### Text excerpt
------------------------------
Humanity needs stop using violence and stopping using violence to stop violence, as best it can.
Why?

Violence will continue as long as human beings inhabit the Earth.
 
Why?

Violence will continue as long as human beings inhabit the Earth.

I'm not interested in backwards conservative thought.
 
Japan was quite committed to its Monarchy for a long long time. It is only symbolic now.

No, not really. It existed. People knew about it, but for centuries it had very little say over the affairs of Japan.

You can make the case that the Japanese Monarchy at the time of the 1930's was nothing more than a rational for Imperialism. "We have a Monarch that we cannot even gaze upon. Hence since he is so great that we cannot even gaze upon him, we must conquer in his name." I will buy that. However it does not change the point. Whether a Monarch is actually leading his country or providing a convenient front for the imperialistic intentions of others it amounts to the same thing.....Monarchy at scale as a vehicle for conquest. It just about demands conquest when it scales up to where the Japanese Monarchy was, where the great European Monarchies were in the 18th, 19th and early 20th centuries etc etc etc.

Again, Japanese monarchy was not like the monarchies or royal families of Europe, which actually did have real power for centuries and made life/death decisions. The Japanese emperor was 'restored' in the 1860s-70s - that period is called the Meiji Restoration by Western historians. But Japan actually became a British-style parliamentary democracy in the late 19th Century -- or at least it tried to become one. It didn't have much experience with Western democracy, so I guess it was more like 'democracy with Japanese characteristics.'

Japan's downfall, though, was that it was, despite being a democracy, a militaristic culture. It had just emerged out of a centuries-old tradition of rule by warlord. Militarism was Japan's identity. Japan initially gave departmental ministers and ministries co-equal powers -- in theory. In reality, Japan's democracy quickly devolved as its economy got bitten hard by deep recessions. The period from 1912 until about 1935 was tumultuous with multiple assassinations and many more assassination attempts. With the rise of ultra nationalism, it was the military and right wing militarists that ultimately had the power - the military, however, used the emperor to gain legitimacy in the eyes of everyone.
------------------------------
### Assigned task A
Swap "Earth" for "world" and write out everything in the passage on Japan's monarchy from "Humanity needs stop" down to "only symbolic now.".
### Assigned task B
Does the passage on Japan's monarchy agree with each statement below? Answer yes or no for each, quoting the words that decide it. (i) Japan became a British-style parliamentary democracy in the late 19th century. (ii) The years from 1912 to about 1935 were calm in Japan. (iii) The Japanese emperor was restored in the 1930s.
The material that follows comes from a different source than the passage on Japan's monarchy.

### Provided records
------------------------------
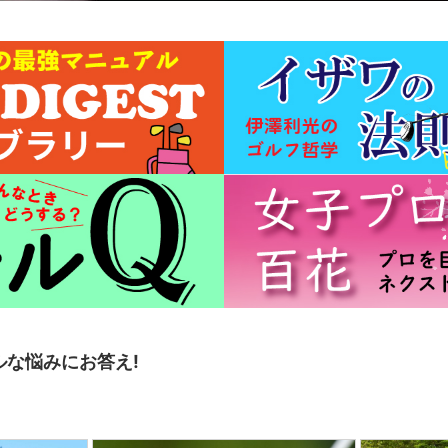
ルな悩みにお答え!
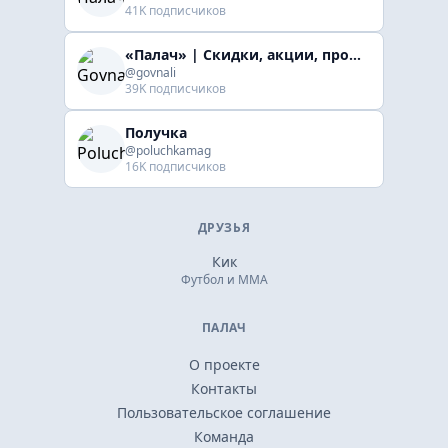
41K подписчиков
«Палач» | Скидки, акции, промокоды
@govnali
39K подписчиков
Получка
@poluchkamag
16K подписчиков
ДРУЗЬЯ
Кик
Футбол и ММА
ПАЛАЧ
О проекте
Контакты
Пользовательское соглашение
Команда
------------------------------
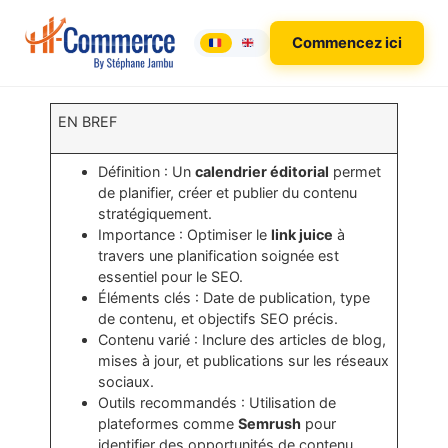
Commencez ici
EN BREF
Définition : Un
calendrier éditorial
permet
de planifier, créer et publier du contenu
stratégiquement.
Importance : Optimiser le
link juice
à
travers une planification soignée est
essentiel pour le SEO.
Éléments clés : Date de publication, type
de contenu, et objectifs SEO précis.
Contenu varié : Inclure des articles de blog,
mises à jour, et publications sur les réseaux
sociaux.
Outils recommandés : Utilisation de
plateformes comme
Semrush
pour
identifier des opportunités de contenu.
------------------------------
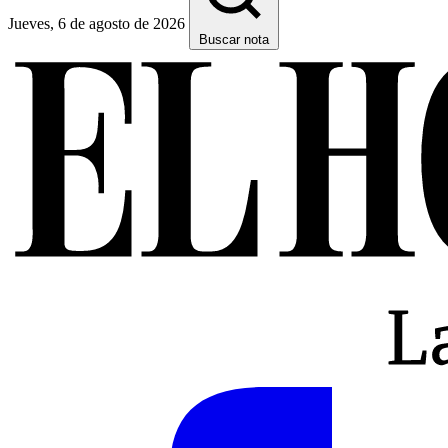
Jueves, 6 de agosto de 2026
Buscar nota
------------------------------
### Response A
Humanity needs stop using violence and stopping using violence to stop violence, as best it can.
Why?

Violence will continue as long as human beings inhabit the world.
 
Why?

Violence will continue as long as human beings inhabit the world.

I'm not interested in backwards conservative thought.
 
Japan was quite committed to its Monarchy for a long long time. It is only symbolic now.

### Response B
(i) Yes: "But Japan actually became a British-style parliamentary democracy in the late 19th Century"
(ii) No: "The period from 1912 until about 1935 was tumultuous with multiple assassinations and many more assassination attempts."
(iii) No: "The Japanese emperor was 'restored' in the 1860s-70s"